De Madurai nous montons dans un train à destination du bout du monde : le finistère asiatique, l’extrémité australe du sous-continent indien. Ça papote gaiment dans notre compartiment, que nous partageons avec deux familles indiennes. On apprend qu’on se trouve assis-e en face d’un acteur bollywoodien, hélas pas assez célèbre pour lui épargner le voyage en seconde classe dans un wagon surpeuplé. Sous le regard gêné de sa fille et celui hilare de sa femme, il nous montre fièrement les bandes-annonces et les affiches des films dans lesquels il a joué, tantôt en officier de police, tantôt en directeur d’école. Il nous demande timidement s’il peut nous prendre en photo avec sa famille, c’est le monde à l’envers !  Une fois arrivé à Nagercoil, le train effectue un virage à 180° et amorce notre long retour vers Mumbai, quittant le Tamil Nadu pour remonter la côte kéralaise jusqu’à Kochi. Passée la ville de Thrivandra… euh Thiruanvata…. pardon Tri… Thiruvananthapuram oui c’est ça ! nous sortons au milieu de la nuit à Varkala, une station balnéaire réputée plus paisible que Goa sur laquelle nous avons jeté notre dévolu pour nous reposer quelques jours : l’Inde, ça fatigue !

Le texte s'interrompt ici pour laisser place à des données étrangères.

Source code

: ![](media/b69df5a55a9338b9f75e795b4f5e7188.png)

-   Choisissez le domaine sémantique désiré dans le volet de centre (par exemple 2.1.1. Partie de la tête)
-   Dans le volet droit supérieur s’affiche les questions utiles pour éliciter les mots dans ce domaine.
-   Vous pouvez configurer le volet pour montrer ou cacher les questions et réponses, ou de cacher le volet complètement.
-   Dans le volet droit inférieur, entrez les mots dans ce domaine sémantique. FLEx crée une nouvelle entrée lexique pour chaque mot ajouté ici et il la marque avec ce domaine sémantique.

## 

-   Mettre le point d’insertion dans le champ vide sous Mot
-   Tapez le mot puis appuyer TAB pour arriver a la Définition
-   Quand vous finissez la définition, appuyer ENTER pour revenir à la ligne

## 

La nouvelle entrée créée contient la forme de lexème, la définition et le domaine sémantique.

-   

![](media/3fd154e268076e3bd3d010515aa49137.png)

Le village s’étend lâchement à travers une grande palmeraie, au sommet d’une falaise rouge dominant l’océan Indien. La baignade est rendue dangereuse par de traîtres courants marins et les rouleaux qui s’écrasent furieusement sur la côte. Malgré cela, la chaleur incite à faire trempette, sous les sifflements incessants des gardiens qui courent d’un bout à l’autre de la plage pour ordonner aux nageurs les plus téméraires de revenir à terre. Nous sommes chassés de notre bungalow par les acariens tropicaux qui rendent la vie impossible à Jean, qui manque de s’étouffer dans ses sécrétions. À tout prendre, on préfère les moustiques et la fraîcheur du grand air, et puis il nous reste l’huile essentielle de nénuphar. L’océan soulage les sinus, les antiallergiques forcent le repos. La région étant à majorité musulmane, l’alcool est proscrit des bars et restaurants. La bière n’est servie qu’en cachette, dans de grandes pintes en forme de tronc d’arbre. Les crabes, eux au moins, profitent de la nuit pour danser sur la plage. En s’éloignant du village nous découvrons des scènes plus authentiques, modestes barques de pêcheurs mouillant sur des plages de sable noir à l’ombre des cocotiers.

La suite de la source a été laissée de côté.